This is a guest blog entry written by Emily London. If you want to read more stories, visit viterbiadmission.usc.edu/latinxlives.
My name is Emily and I’m a junior majoring in Electrical & Computer Engineering with a minor in Cultural Diplomacy. On-campus, I’m a member of USC Makers, a Viterbi Student Ambassador, a course producer for EE109, and a research assistant at the Interaction Lab. My heritage is half Salvadorian and half white, and I’m from Virginia, but I moved around for most of my childhood. I lived in countries like Saudi Arabia and Kazakhstan, as well as moving around within the states. To be honest, the only real exposure I got to Salvadoran culture was through my family. My high school was predominantly white, and there wasn’t a lot of Latinx culture in the other countries I lived in.
As a mixed-race person, especially one who bounced around different cultures, I didn’t quite know what to make of my Latinx identity. I don’t speak Spanish, I’m well on the side of white-passing, and I never was around any other Hispanic people in school. Viterbi has a program called the Viterbi Summer Institute (VSI), a month-long summer program for underrepresented minorities (URM) that introduces life at Viterbi and research. When I first got the email invitation, I immediately cast it aside because I didn’t feel like I would belong, but I ended up signing up for it anyway. When I got there, I found that it was just the opposite. VSI was one of the most valuable experiences I’ve had at USC, and I met some of my favorite people at USC through it. I immediately felt a sense of community that I honestly hadn’t for a while. My roommate Julia was half white half Latina as well, and it was so nice to have someone outside of my family to talk about that experience with. She felt the same kind of identity questions that I did, and we talked about what it meant to be Hispanic and white and acknowledged the very real privilege that we do have as more white-passing Latinx people.

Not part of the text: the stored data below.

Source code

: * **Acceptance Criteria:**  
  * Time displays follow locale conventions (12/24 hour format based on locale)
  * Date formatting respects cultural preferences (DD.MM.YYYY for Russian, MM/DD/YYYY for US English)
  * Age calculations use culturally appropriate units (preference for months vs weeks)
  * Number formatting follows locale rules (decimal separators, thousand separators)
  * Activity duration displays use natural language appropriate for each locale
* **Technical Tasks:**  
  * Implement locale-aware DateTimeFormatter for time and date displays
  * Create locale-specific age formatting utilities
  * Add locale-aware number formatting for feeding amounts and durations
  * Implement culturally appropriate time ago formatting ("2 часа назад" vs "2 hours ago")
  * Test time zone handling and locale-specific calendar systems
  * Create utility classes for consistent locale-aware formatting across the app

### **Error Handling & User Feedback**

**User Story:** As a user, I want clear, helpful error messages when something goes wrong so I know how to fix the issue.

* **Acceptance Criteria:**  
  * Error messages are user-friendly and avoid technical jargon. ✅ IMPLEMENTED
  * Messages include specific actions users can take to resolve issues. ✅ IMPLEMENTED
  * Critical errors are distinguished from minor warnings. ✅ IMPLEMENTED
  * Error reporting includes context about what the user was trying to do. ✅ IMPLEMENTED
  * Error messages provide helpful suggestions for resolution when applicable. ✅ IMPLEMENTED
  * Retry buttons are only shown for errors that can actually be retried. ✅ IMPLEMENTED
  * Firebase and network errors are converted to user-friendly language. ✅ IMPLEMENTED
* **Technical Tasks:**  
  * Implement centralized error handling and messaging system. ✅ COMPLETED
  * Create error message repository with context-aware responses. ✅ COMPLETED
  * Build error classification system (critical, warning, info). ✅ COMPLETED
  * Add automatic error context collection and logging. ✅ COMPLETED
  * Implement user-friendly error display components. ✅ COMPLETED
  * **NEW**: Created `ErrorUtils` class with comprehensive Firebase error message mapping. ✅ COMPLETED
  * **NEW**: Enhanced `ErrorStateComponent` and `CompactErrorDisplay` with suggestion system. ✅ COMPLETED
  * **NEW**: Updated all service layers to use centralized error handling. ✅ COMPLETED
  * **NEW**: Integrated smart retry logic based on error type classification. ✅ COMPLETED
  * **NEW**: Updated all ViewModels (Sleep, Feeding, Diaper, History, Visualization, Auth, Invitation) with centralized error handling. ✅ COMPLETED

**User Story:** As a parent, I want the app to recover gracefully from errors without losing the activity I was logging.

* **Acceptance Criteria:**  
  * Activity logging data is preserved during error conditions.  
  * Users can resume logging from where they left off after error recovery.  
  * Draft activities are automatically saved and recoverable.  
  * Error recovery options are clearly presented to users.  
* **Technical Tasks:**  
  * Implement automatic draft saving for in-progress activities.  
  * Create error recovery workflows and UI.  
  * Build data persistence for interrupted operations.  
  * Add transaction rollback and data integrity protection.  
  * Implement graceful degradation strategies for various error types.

”My mom is an incredible inspiration for me. She immigrated to America when she was seven, learned English, got a scholarship to go to college, and is now an accomplished foreign service officer. My story would be incomplete without mentioning hers.
Once I got to school, I felt that VSI prepared me in a way that I would not have been had I not gone. It was shocking to have classes with people who already knew the course material, had done research, or had been coding since they were young. In my engineering freshman academy class, the professor asked us why we chose engineering. Everyone else in my group of five said it was because their parent or sibling was an engineer, which was pretty jarring. The community I found through VSI helped offset those concerns and made me realize that there was nothing wrong with coming from a non-engineering background. My friends from VSI were all talented, brilliant, wonderful people, and we were all made to feel like we belonged and were guided to optimize our opportunities. I joined a design team, Makers, that helped me develop more technical skills. In my second semester, I got involved in research at USC, and my research advisor Matt was also similarly helpful.
Eventually, I signed up for a few hackathons at USC for fun with encouragement from my peers. I ended up winning a Google sponsor award at HackSC and winning overall at AthenaHacks a little later, which goes to show how much you can learn in the span of a little over a semester. Even at the hackathons, I was constantly supported and encouraged by the people around me. My mentors and peers always made me feel like I could create any project so long as I put my mind to it, and that’s something that I’ve deeply appreciated about USC.
Through AthenaHacks, I got my first cybersecurity internship at Raytheon Technologies for the summer 2020 and I learned many valuable professional skills there. The one thing that I would emphasize in my journey, both as a Latinx engineer and as a student in general, is mentorship. My mentors have inspired me with their own accomplishments and helped guide me to maximize the benefits of USC’s opportunities. My RAs from VSI, Paul and Helen, were incredible mentors to me, and they have always made me feel welcome and valued, all while imparting amazing advice throughout the way. I could not imagine finding any of the success I have without the support of the people around me, whether it be from the community I found at USC or the support of my family. My mom is an incredible inspiration for me. She immigrated to America when she was seven, learned English, got a scholarship to go to college, and is now an accomplished foreign service officer. My story would be incomplete without mentioning hers.